(Beginning of Excerpted records)

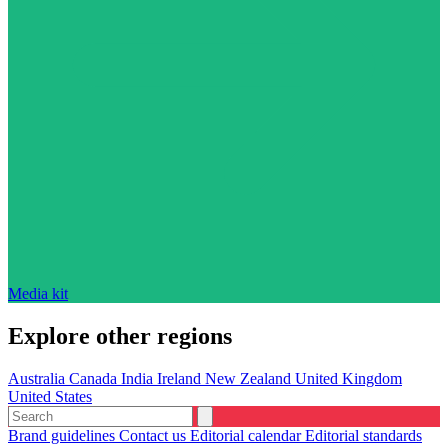
Media kit
Explore other regions
Australia
Canada
India
Ireland
New Zealand
United Kingdom
United States
Brand guidelines
Contact us
Editorial calendar
Editorial standards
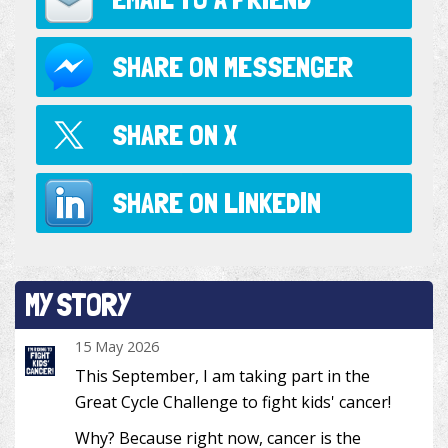
SHARE ON
MESSENGER
SHARE ON
X
SHARE ON
LINKEDIN
MY STORY
15 May 2026
This September, I am taking part in the
Great Cycle Challenge to fight kids' cancer!
Why? Because right now, cancer is the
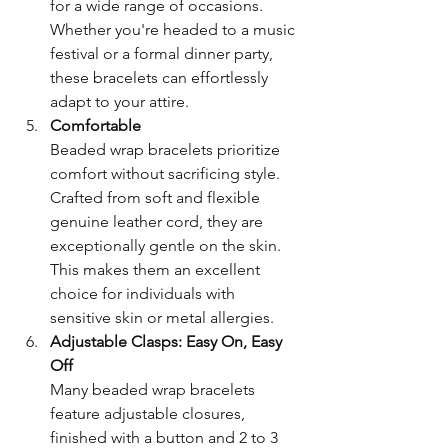
for a wide range of occasions. 
Whether you're headed to a music 
festival or a formal dinner party, 
these bracelets can effortlessly 
adapt to your attire.
Comfortable
Beaded wrap bracelets prioritize 
comfort without sacrificing style. 
Crafted from soft and flexible 
genuine leather cord, they are 
exceptionally gentle on the skin. 
This makes them an excellent 
choice for individuals with 
sensitive skin or metal allergies.
Adjustable Clasps: Easy On, Easy 
Off
Many beaded wrap bracelets 
feature adjustable closures, 
finished with a button and 2 to 3 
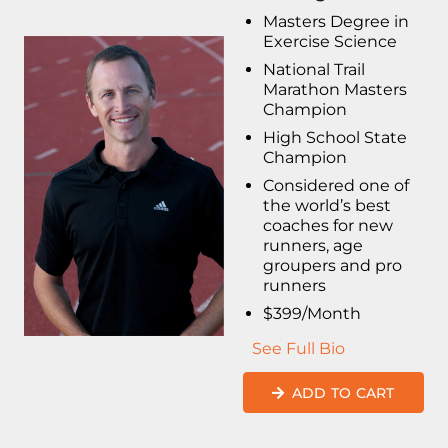
Masters Degree in
Exercise Science
National Trail
Marathon Masters
Champion
High School State
Champion
Considered one of
the world’s best
coaches for new
runners, age
groupers and pro
runners
$399/Month
See Full Bio
ADD TO CART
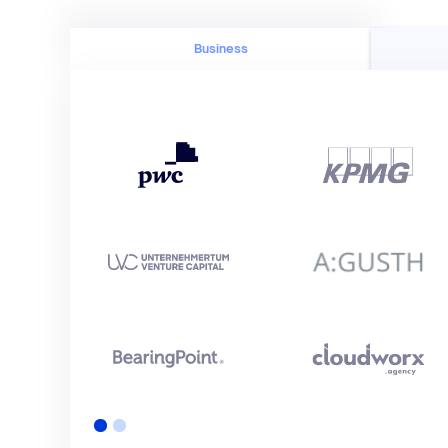
Business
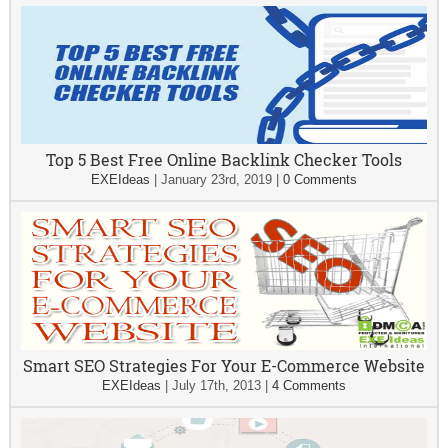
Top 5 Best Free Online Backlink Checker Tools
EXEIdeas
|
January 23rd, 2019
|
0 Comments
Smart SEO Strategies For Your E-Commerce Website
EXEIdeas
|
July 17th, 2013
|
4 Comments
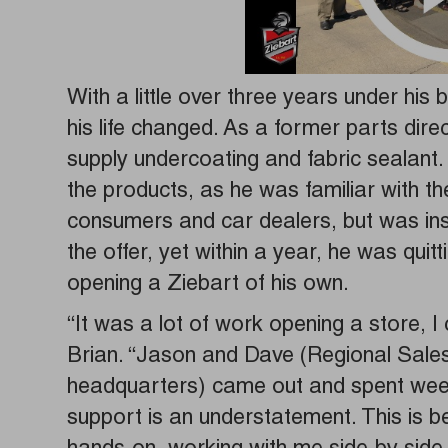
With a little over three years under his b
his life changed. As a former parts dire
supply undercoating and fabric sealant.
the products, as he was familiar with t
consumers and car dealers, but was ins
the offer, yet within a year, he was qui
opening a Ziebart of his own.
“It was a lot of work opening a store, I 
Brian. “Jason and Dave (Regional Sale
headquarters) came out and spent weeks
support is an understatement. This is be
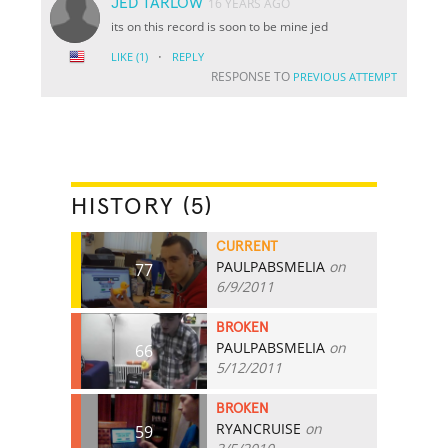
JED TARLOW
16 YEARS AGO
its on this record is soon to be mine jed
·
LIKE
(1)
REPLY
RESPONSE TO
PREVIOUS ATTEMPT
HISTORY (5)
CURRENT
PAULPABSMELIA
on
77
6/9/2011
BROKEN
PAULPABSMELIA
on
66
5/12/2011
BROKEN
RYANCRUISE
on
59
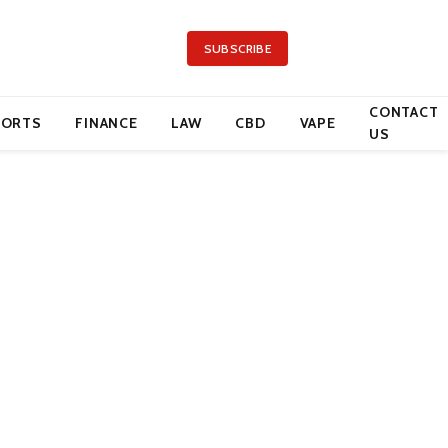
SUBSCRIBE
CONTACT
PORTS
FINANCE
LAW
CBD
VAPE
US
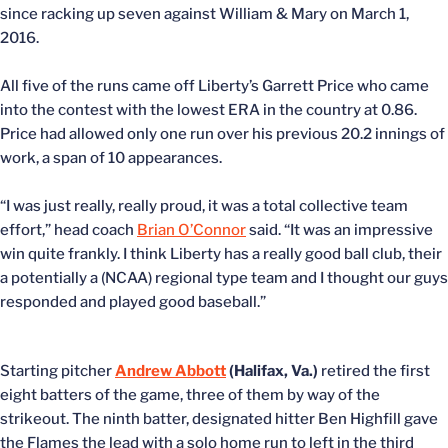
since racking up seven against William & Mary on March 1,
2016.
All five of the runs came off Liberty’s Garrett Price who came
into the contest with the lowest ERA in the country at 0.86.
Price had allowed only one run over his previous 20.2 innings of
work, a span of 10 appearances.
“I was just really, really proud, it was a total collective team
effort,” head coach
Brian O’Connor
said. “It was an impressive
win quite frankly. I think Liberty has a really good ball club, their
a potentially a (NCAA) regional type team and I thought our guys
responded and played good baseball.”
Starting pitcher
Andrew Abbott
(Halifax, Va.)
retired the first
eight batters of the game, three of them by way of the
strikeout. The ninth batter, designated hitter Ben Highfill gave
the Flames the lead with a solo home run to left in the third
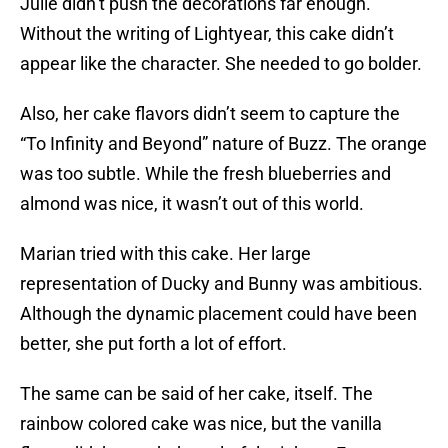
Julie didn’t push the decorations far enough.
Without the writing of Lightyear, this cake didn’t
appear like the character. She needed to go bolder.
Also, her cake flavors didn’t seem to capture the
“To Infinity and Beyond” nature of Buzz. The orange
was too subtle. While the fresh blueberries and
almond was nice, it wasn’t out of this world.
Marian tried with this cake. Her large
representation of Ducky and Bunny was ambitious.
Although the dynamic placement could have been
better, she put forth a lot of effort.
The same can be said of her cake, itself. The
rainbow colored cake was nice, but the vanilla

(End of Excerpted records)

To do: Lay out the lines from the one containing "Julie didn’t push the decorations far enough." through the end of the records as a Markdown table with the columns Row and Line. Number each row and skip any blank lines.

Answer to the problem:
| Row | Line |
|---|---|
| 1 | Julie didn’t push the decorations far enough. |
| 2 | Without the writing of Lightyear, this cake didn’t |
| 3 | appear like the character. She needed to go bolder. |
| 4 | Also, her cake flavors didn’t seem to capture the |
| 5 | “To Infinity and Beyond” nature of Buzz. The orange |
| 6 | was too subtle. While the fresh blueberries and |
| 7 | almond was nice, it wasn’t out of this world. |
| 8 | Marian tried with this cake. Her large |
| 9 | representation of Ducky and Bunny was ambitious. |
| 10 | Although the dynamic placement could have been |
| 11 | better, she put forth a lot of effort. |
| 12 | The same can be said of her cake, itself. The |
| 13 | rainbow colored cake was nice, but the vanilla |